Supper & Supper GmbH - The Data Engineers
Data Science
Use Cases
Clustering of DNA Sequences from Microbiome Sequences

Project scope

The human microbiome includes all microorganisms living inside and on the human body. It plays an important role for the induction and function of the host immune system. By observing the changes of the gut microbiota composition can provide insight of host-microbiome interaction and may suggest new options for therapeutic intervention.
 
Project goal was to develop a pipeline to cluster the microbiome sequences based on the order of nucleotides and to subsequently match the formed clusters with known sequences by the blast algorithm. The results of the project can be used for the clinical treatment.

Provided Data

The samples collected for microbiome analysis were collected from the colon. The samples were composed of stool and blood.
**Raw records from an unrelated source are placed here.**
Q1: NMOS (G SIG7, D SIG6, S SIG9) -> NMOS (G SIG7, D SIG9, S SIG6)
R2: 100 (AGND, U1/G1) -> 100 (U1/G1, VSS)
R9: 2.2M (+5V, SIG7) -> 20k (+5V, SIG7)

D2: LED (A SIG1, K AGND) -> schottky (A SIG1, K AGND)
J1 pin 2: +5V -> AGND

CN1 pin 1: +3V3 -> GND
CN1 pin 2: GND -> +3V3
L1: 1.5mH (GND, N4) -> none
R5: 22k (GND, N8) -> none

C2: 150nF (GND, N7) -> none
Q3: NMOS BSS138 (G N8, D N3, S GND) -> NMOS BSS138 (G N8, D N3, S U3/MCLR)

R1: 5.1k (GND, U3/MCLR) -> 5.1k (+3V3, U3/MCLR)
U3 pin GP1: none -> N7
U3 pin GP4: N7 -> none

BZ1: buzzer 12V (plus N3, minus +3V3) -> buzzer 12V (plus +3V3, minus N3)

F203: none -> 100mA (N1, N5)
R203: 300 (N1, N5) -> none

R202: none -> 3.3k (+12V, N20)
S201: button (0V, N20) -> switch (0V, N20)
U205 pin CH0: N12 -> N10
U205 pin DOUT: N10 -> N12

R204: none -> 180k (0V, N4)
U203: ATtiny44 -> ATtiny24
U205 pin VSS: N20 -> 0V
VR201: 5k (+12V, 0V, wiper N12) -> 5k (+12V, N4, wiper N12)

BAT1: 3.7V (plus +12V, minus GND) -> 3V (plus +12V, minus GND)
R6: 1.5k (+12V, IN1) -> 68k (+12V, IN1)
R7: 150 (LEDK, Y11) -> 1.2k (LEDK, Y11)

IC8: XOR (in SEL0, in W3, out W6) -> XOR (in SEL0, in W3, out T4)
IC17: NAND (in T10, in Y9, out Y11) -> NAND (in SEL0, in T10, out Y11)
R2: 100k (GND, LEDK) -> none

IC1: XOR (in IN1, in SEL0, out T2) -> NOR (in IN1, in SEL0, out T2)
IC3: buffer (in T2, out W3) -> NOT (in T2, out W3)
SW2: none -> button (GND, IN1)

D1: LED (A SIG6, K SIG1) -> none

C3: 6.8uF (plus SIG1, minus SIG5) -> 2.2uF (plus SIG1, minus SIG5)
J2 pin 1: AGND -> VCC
The raw sequenced data (.FASTQ) files were provided.

Applied Methods

We applied Self Organizing Maps (SOM) and the Basic Local Alignment Search Tool (BLAST) in this project. SOM is a neural network based unsupervised clustering method which can adjust the batch effect and controlling the false positive rate from technical error. BLAST is a tool to find the similarity between biological sequences. We used it to separate the human genome and bacteria genome

Project outcome

The SOMs provided clustering with high homogeneity. Neural networks made it possible to identify similarities in huge amount of DNA sequences based on Euclidean distance. Additionally, according to heatmaps a user can identify which pattern dominates in a respective cluster. The average homogeneity within the cluster reach 90% after applying SOM.
 
According to the BLAST results, the identified microorganism allow us to have deeper understanding of the microbiota composition within the patients. The results can be further used for the investigation of host-microbiota interaction, drug effect and environmental influence.